### [To do]
Reproduce the passage of the forum thread on the dump truck's value between "The problem is" and "any real work.", inclusive.

### [Document text]

____

# Value on a 2000 International Lo Pro Dump Truck



## exmark1 (Nov 30, 2005)

A friend of mine is selling a 2000 International 4700 Lo Pro with a contractors dump box on it, the box is newer and been painted recently. The truck has the dt466 engine and a 7 speed, 340000 miles on it. It's in very clean condition and drives like new. 

Has a tool box behind the cab, I would say the bed is 20 feet long.

Any idea what this truck is worth?


----------



## Brian Young (Aug 13, 2005)

exmark1;1078936 said:


> A friend of mine is selling a 2000 International 4700 Lo Pro with a contractors dump box on it, the box is newer and been painted recently. The truck has the dt466 engine and a 7 speed, 340000 miles on it. It's in very clean condition and drives like new.
> 
> Has a tool box behind the cab, I would say the bed is 20 feet long.
> 
> Any idea what this truck is worth?


IDK but thats a ton of miles! There is a sweet looking one on ebay for 14k. I dont know if thats the buy it now or where the bid is but it was super clean and I think it only had 120,000


----------



## exmark1 (Nov 30, 2005)

Brian Young;1078942 said:


> IDK but thats a ton of miles! There is a sweet looking one on ebay for 14k. I dont know if thats the buy it now or where the bid is but it was super clean and I think it only had 120,000


That's what I thought too... I guess it started out life as a van truck and it's all highway miles up until 308,000 miles when he put the bed on it. 
I don't know what he is looking to get for it, any idea what this truck would be worth?


----------



## mullis56 (Jul 12, 2005)

$15K-$30K (depending on a lot of things)

No miles for that engine. 500k motor...We have (5) trucks with that motor! 

Brian is right you can get your own for close to what he indicates and convert it.


----------



## exmark1 (Nov 30, 2005)

The truck has no rust anywhere, the box has been painted it has drop down sides on it as well. Behind the cab is a diamond plate job/tool box, the truck has a pintal and receiver hitch on the back.
The interior is spotless no tears, rips etc... Has CD player and Air Conditioning.

Runs great but does have a few minor oil leaks on the motor.

I think a guy could buy it off him for $10,000 or less...


----------



## mullis56 (Jul 12, 2005)

I'd buy it!


----------



## exmark1 (Nov 30, 2005)

The problem is I don't need it... He is trying to sell it fast to buy a semi to go driving over the road since he gave up the landscaping business last year and the truck has been for sale on a local lot for $18,500 this spring, marked it down to $16,500 a month ago and he can't get any bites on it. 

I am considering it, maybe I can find a use for it or sell it and make a bit in the spring


----------



## clark lawn (Oct 7, 2005)

the problem with those size is the limited use. to big for most operations and to small for any real work.


----------



## IMAGE (Oct 21, 2007)

Put some sides on it and it would be grest for hauling snow.


----------



## JOEC (Oct 12, 2004)

I've got a 87 with 126000 truck starts right up and runs like a charm. Those internationals are like tanks. We use ours for plowing and salting I feel kinda of bad I'm thinking of selling it to. Lost the job we were using it at.


----------

____

### [Provided material]
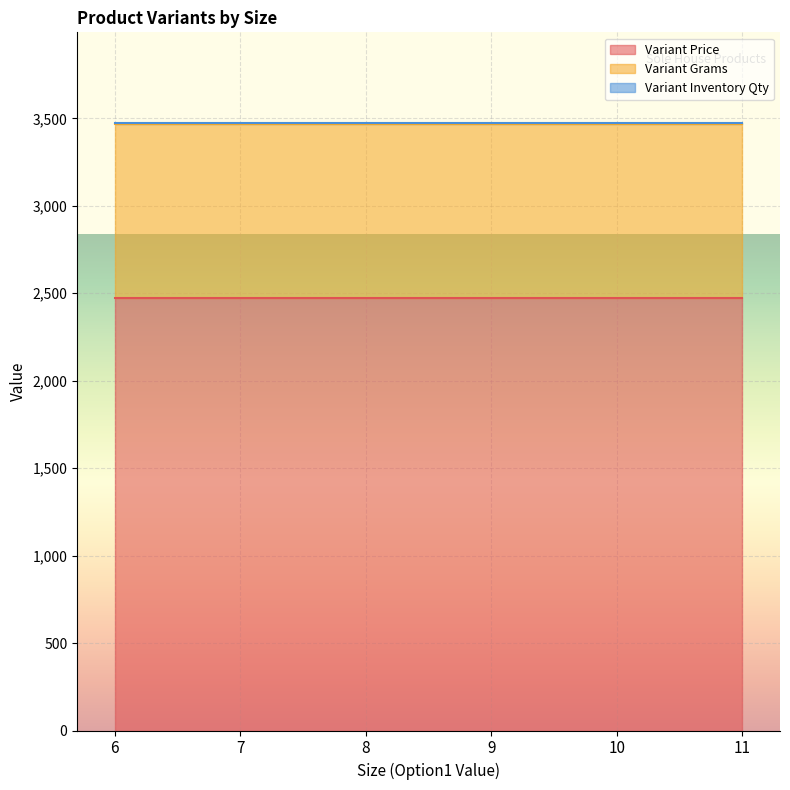

At which label is Variant Inventory Qty closest to 1?

6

____

### [Result below]
The problem is I don't need it... He is trying to sell it fast to buy a semi to go driving over the road since he gave up the landscaping business last year and the truck has been for sale on a local lot for $18,500 this spring, marked it down to $16,500 a month ago and he can't get any bites on it. 

I am considering it, maybe I can find a use for it or sell it and make a bit in the spring


----------



## clark lawn (Oct 7, 2005)

the problem with those size is the limited use. to big for most operations and to small for any real work.